***** Records provided *****
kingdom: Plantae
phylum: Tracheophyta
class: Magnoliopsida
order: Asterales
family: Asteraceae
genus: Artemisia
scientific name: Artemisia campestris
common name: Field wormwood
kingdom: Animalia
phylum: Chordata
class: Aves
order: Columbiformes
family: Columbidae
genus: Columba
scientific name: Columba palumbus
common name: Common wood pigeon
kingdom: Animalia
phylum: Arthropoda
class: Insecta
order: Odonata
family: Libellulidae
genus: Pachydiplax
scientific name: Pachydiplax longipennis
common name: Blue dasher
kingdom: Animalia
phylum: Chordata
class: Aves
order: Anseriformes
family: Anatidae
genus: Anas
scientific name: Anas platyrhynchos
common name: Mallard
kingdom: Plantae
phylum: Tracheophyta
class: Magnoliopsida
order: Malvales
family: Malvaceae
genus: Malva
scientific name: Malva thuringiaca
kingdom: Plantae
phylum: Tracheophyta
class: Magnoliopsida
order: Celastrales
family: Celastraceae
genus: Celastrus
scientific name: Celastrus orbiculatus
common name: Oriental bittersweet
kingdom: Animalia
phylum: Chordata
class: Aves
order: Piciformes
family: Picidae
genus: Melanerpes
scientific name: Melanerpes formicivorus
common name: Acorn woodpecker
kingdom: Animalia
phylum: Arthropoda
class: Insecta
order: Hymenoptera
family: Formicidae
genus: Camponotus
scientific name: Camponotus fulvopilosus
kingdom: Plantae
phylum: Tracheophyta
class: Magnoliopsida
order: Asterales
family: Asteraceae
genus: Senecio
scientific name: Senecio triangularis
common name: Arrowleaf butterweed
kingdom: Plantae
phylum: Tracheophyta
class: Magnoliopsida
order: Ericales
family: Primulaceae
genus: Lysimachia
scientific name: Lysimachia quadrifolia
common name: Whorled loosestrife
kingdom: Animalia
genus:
*****
● **Exercise instructions**
Copy all of the data above, replacing every occurrence of "common name" with "vernacular name" and leaving everything else unchanged.

● **The output**
kingdom: Plantae
phylum: Tracheophyta
class: Magnoliopsida
order: Asterales
family: Asteraceae
genus: Artemisia
scientific name: Artemisia campestris
vernacular name: Field wormwood
kingdom: Animalia
phylum: Chordata
class: Aves
order: Columbiformes
family: Columbidae
genus: Columba
scientific name: Columba palumbus
vernacular name: Common wood pigeon
kingdom: Animalia
phylum: Arthropoda
class: Insecta
order: Odonata
family: Libellulidae
genus: Pachydiplax
scientific name: Pachydiplax longipennis
vernacular name: Blue dasher
kingdom: Animalia
phylum: Chordata
class: Aves
order: Anseriformes
family: Anatidae
genus: Anas
scientific name: Anas platyrhynchos
vernacular name: Mallard
kingdom: Plantae
phylum: Tracheophyta
class: Magnoliopsida
order: Malvales
family: Malvaceae
genus: Malva
scientific name: Malva thuringiaca
kingdom: Plantae
phylum: Tracheophyta
class: Magnoliopsida
order: Celastrales
family: Celastraceae
genus: Celastrus
scientific name: Celastrus orbiculatus
vernacular name: Oriental bittersweet
kingdom: Animalia
phylum: Chordata
class: Aves
order: Piciformes
family: Picidae
genus: Melanerpes
scientific name: Melanerpes formicivorus
vernacular name: Acorn woodpecker
kingdom: Animalia
phylum: Arthropoda
class: Insecta
order: Hymenoptera
family: Formicidae
genus: Camponotus
scientific name: Camponotus fulvopilosus
kingdom: Plantae
phylum: Tracheophyta
class: Magnoliopsida
order: Asterales
family: Asteraceae
genus: Senecio
scientific name: Senecio triangularis
vernacular name: Arrowleaf butterweed
kingdom: Plantae
phylum: Tracheophyta
class: Magnoliopsida
order: Ericales
family: Primulaceae
genus: Lysimachia
scientific name: Lysimachia quadrifolia
vernacular name: Whorled loosestrife
kingdom: Animalia
genus:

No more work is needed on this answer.